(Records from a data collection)

------------------------------------------------

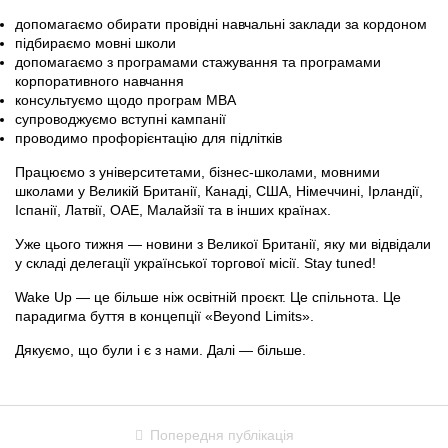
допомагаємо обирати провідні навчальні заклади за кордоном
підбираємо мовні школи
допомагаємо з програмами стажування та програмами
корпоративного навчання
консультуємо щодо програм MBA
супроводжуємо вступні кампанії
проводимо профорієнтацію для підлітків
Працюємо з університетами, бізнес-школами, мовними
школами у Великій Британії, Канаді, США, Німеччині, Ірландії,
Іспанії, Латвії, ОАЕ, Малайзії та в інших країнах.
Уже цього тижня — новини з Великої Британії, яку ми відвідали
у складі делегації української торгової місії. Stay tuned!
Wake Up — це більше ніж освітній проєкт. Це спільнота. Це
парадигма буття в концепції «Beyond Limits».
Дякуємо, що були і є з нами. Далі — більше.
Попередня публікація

------------------------------------------------

**What you need to do**
Reproduce the text of each item above word for word, leaving out the pictures.

**Solution for this task**
допомагаємо обирати провідні навчальні заклади за кордоном
підбираємо мовні школи
допомагаємо з програмами стажування та програмами
корпоративного навчання
консультуємо щодо програм MBA
супроводжуємо вступні кампанії
проводимо профорієнтацію для підлітків
Працюємо з університетами, бізнес-школами, мовними
школами у Великій Британії, Канаді, США, Німеччині, Ірландії,
Іспанії, Латвії, ОАЕ, Малайзії та в інших країнах.
Уже цього тижня — новини з Великої Британії, яку ми відвідали
у складі делегації української торгової місії. Stay tuned!
Wake Up — це більше ніж освітній проєкт. Це спільнота. Це
парадигма буття в концепції «Beyond Limits».
Дякуємо, що були і є з нами. Далі — більше.
Попередня публікація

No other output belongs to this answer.